◆ Выбранный отрывок ◆
---*---
Мы видели, как Неволин пристально стал смотреть удивленным взглядом на отвечавшего воспитанника, чего с ним никогда не бывало, а воспитанник как ни в чем не бывало, с нахальством продолжает читать из листков, ничего не опасаясь, пока мы чуяли приближение грозы.

— Господин студент, — вдруг прервал его Неволин, называвший нас всегда студентами, что нам очень льстило, — дайте мне вашу программу.

Воспитанник невозмутимо швыряет листки под кафедру и подает профессору свою программу.

Неволин берет программу, взглянул и затем возвращает воспитаннику программу, и при этом он снова на него взглянул... И вот этот взгляд, который помню и поныне, был событием в нашей нравственной жизни. В нем столько было презрения, столько было упрека от глубины души честного человека, что нам холодно стало от этого взгляда...

— Садитесь, — проговорил затем Неволин и не поставил ему никакого балла.

С этой минуты, в течение 3-х лет нашего старшего курса, никто и подумать не смел прибегать к такому обману при репетициях.

Взгляд, полный презрения к обману, подействовал на наши души сильнее всякого слова, и вызванный через два месяца вновь Неволиным на репетицию воспитанник отвечал, как мы все.

В том же духовном мире казался нам наш профессор уголовного права Калмыков, с тою лишь разницею, что он был красноречивее и диапазон его был всегда возвышенный.
---*---
Выпишите из отрывка о профессоре Неволине всё, начиная со слов «Взгляд, полный презрения» и вплоть до слов «был всегда возвышенный.».

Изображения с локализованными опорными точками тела
---*---
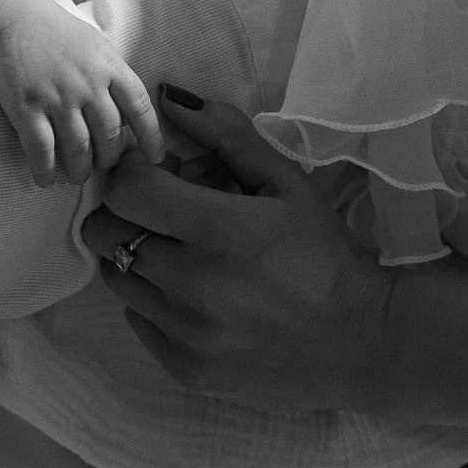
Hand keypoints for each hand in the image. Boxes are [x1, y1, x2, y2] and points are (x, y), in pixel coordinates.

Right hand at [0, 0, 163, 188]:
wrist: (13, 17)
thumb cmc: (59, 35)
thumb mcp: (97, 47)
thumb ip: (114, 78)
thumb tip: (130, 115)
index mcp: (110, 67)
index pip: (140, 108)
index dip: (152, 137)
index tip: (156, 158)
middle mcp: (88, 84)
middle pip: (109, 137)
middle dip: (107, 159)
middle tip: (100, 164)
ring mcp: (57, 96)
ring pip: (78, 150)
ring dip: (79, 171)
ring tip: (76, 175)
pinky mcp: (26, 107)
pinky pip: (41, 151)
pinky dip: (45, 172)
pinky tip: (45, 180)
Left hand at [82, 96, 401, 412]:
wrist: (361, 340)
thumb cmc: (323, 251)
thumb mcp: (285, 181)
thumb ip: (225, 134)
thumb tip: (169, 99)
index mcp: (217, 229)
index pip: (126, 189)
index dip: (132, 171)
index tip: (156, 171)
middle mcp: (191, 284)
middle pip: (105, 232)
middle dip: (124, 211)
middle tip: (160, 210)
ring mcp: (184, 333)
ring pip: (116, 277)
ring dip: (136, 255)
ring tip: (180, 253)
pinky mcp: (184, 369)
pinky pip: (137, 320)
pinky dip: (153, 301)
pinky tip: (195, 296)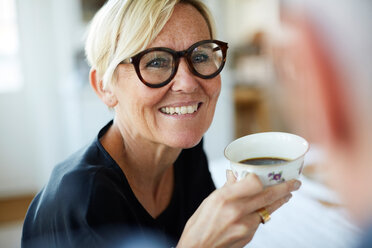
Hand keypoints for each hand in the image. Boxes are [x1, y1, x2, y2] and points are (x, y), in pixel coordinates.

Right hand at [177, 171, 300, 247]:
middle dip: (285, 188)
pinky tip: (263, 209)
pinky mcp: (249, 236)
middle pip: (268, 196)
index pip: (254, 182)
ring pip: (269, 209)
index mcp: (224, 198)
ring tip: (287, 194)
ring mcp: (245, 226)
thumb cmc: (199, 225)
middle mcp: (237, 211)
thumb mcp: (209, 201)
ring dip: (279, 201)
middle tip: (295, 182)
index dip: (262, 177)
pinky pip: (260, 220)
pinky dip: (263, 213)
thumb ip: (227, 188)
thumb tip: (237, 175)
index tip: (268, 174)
---*---
◆ Ответ ◆
Взгляд, полный презрения к обману, подействовал на наши души сильнее всякого слова, и вызванный через два месяца вновь Неволиным на репетицию воспитанник отвечал, как мы все.

В том же духовном мире казался нам наш профессор уголовного права Калмыков, с тою лишь разницею, что он был красноречивее и диапазон его был всегда возвышенный.